'''

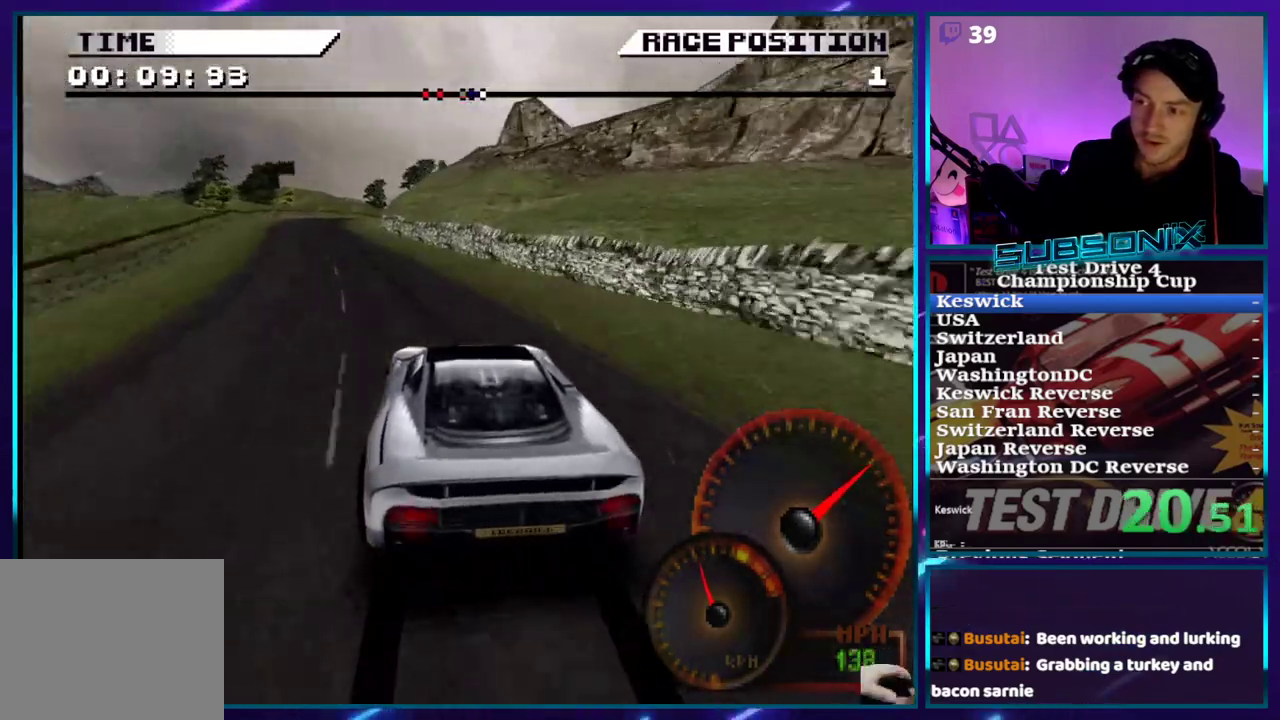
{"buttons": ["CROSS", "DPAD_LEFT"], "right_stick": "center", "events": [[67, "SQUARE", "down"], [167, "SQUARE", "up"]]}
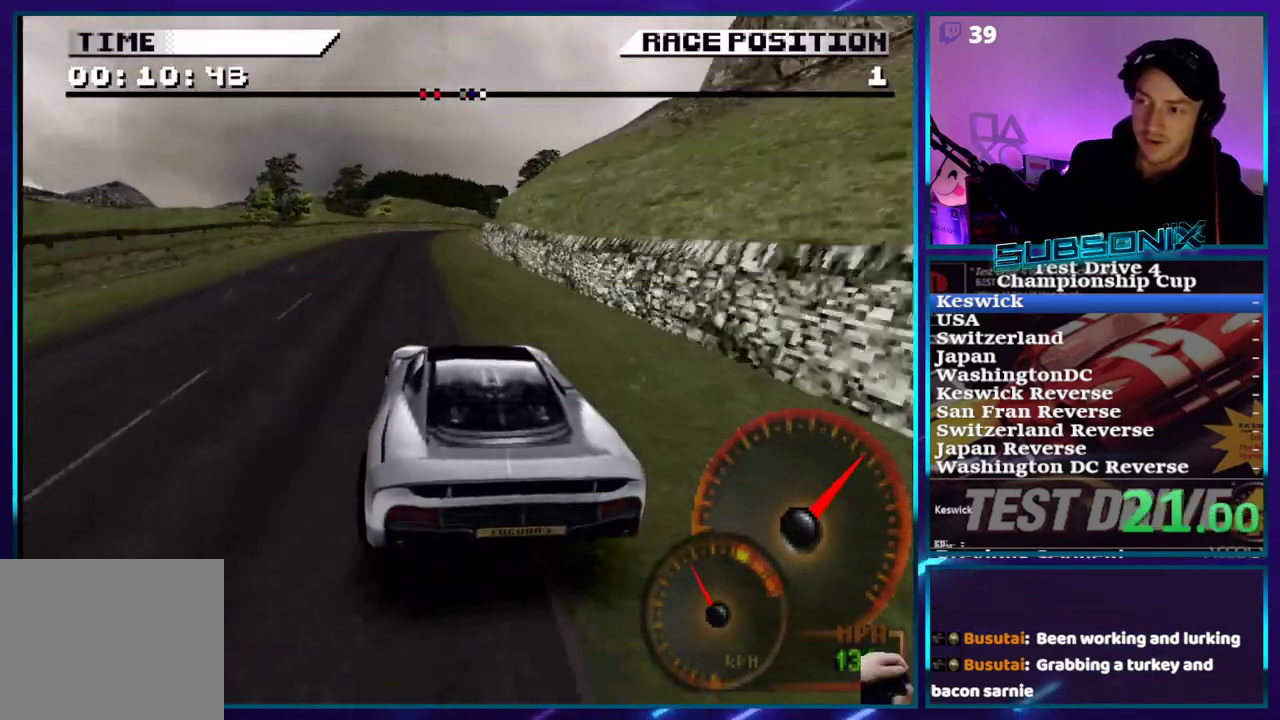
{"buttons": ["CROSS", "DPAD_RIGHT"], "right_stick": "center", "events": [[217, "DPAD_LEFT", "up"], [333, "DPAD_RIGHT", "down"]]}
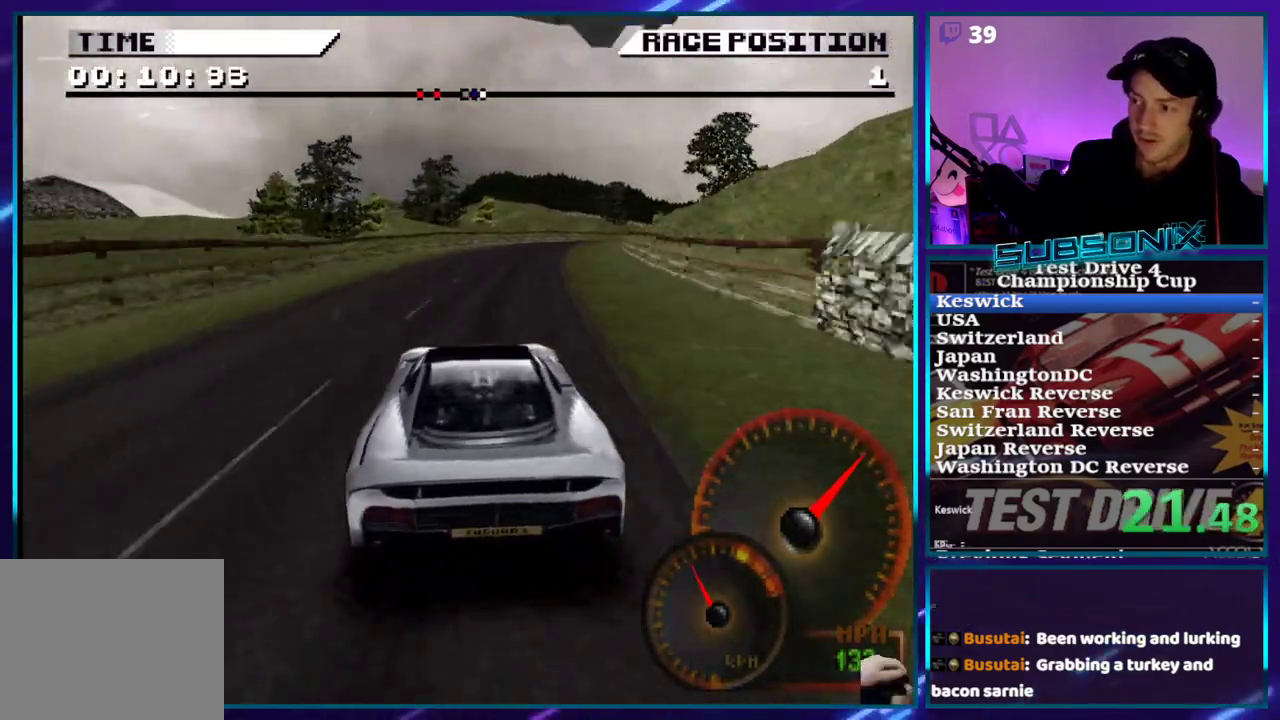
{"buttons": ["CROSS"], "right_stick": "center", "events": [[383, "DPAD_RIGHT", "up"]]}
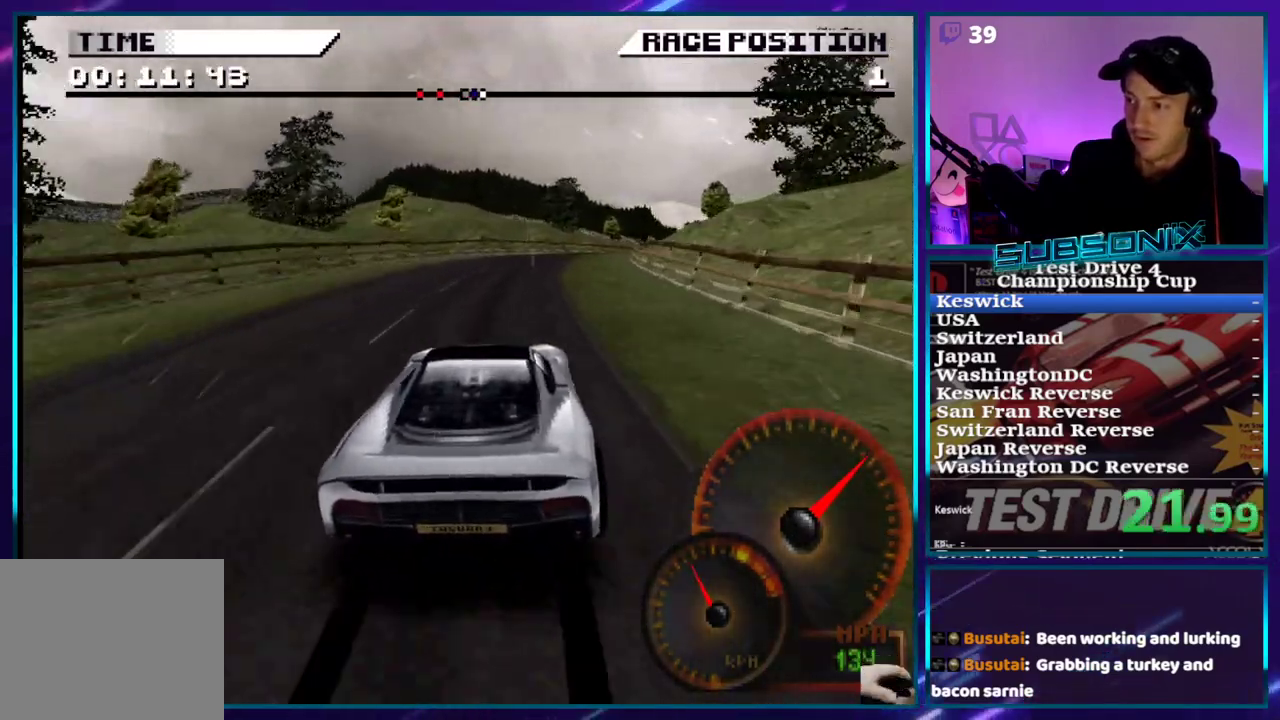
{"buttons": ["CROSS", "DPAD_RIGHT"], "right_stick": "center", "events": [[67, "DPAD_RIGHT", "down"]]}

'''

▶ [ABOUT THIS TASK]: Show each line in the data where the string "down" appears.

▶ [ANSWER BOX]:
{"buttons": ["CROSS", "DPAD_LEFT"], "right_stick": "center", "events": [[67, "SQUARE", "down"], [167, "SQUARE", "up"]]}
{"buttons": ["CROSS", "DPAD_RIGHT"], "right_stick": "center", "events": [[217, "DPAD_LEFT", "up"], [333, "DPAD_RIGHT", "down"]]}
{"buttons": ["CROSS", "DPAD_RIGHT"], "right_stick": "center", "events": [[67, "DPAD_RIGHT", "down"]]}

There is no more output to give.